Nie doszło do podniesienia kapitału o wartość maszyn wniesionych aportem przez stronę włoską, ponieważ kontrahenci nie dostarczyli na czas oryginałów dokumentów. Nie można więc było sporządzić sprawozdania, bez którego nie ma możliwości wpisania odpowiedniej kwoty. Według Leszka Stasiołka, prezesa Mazovii, Włosi dostarczyli już wymagane dokumenty.

W ramach wejścia do zakładów inwestorów z Włoch zarząd planuje dalsze działania. Fundusze pochodzić mają z inwestycji planowanych w zakładach pod kątem produkcji dla kontrahentów.

— Przyszłość zakładów związana jest z inwestorem z Włoch. Są to dwa zakłady z Prato: odzieżowy i włókienniczy — wyjaśnia Leszek Stasiołek.

Podniesienie kapitału o sumę wierzytelności wobec Skarbu Państwa umożliwiło zdjęcie hipotek z nieruchomości spółki i restrukturyzację majątku spółki.

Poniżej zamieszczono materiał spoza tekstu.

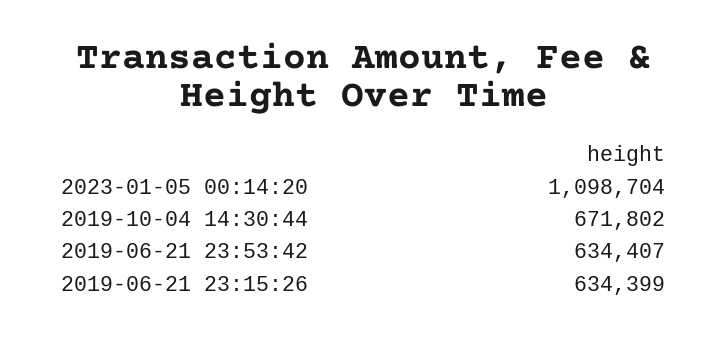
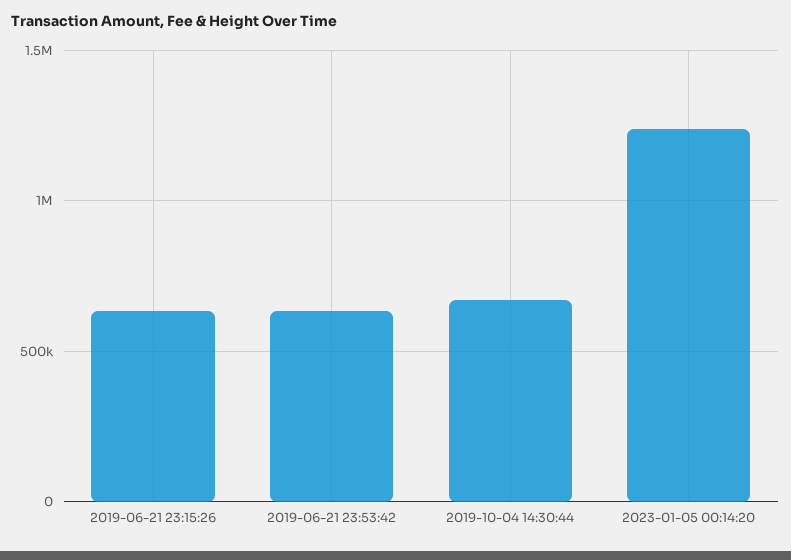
2023-01-05 00:14:20: 1098704 -> 1250000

Zbędny majątek wyceniono na 1,3 mln zł.

— Sprzedaliśmy już część majątku. Zainteresowanie pozostałą częścią pozwala liczyć na większy zarobek niż planowane 1,3 mln zł. — podkreśla Leszek Stasiołek.

Największym problemem zakładu jest zadłużenie. Wobec ZUS zakład posiada nie uregulowane płatności za lata 1999-2000 oraz wcześniejsze zobowiązania na kwotę około 5 mln zł. W trakcie spłacania są także stare długi pracownicze spółki oraz należności wobec dostawców. Do końca terminu wyznaczonego przez sąd — 2002 r. — do spłacenia pozostało 2 mln zł.

— Staramy się o ugodę z ZUS. Jest to możliwe pod warunkiem spłacenia części zobowiązań. Plan zakłada, że po podniesieniu kapitału i uruchomieniu produkcji na nowych liniach — wystąpimy do banku o kredyt 1 mln USD. Ponieważ odsetki naliczane nam przez ZUS sięgają 43 proc., a bank oferuje kredyt oprocentowany w granicach 7-9 proc. korzystne jest spłacenie części długu tym kredytem — wyjaśnia Leszek Stasiołek.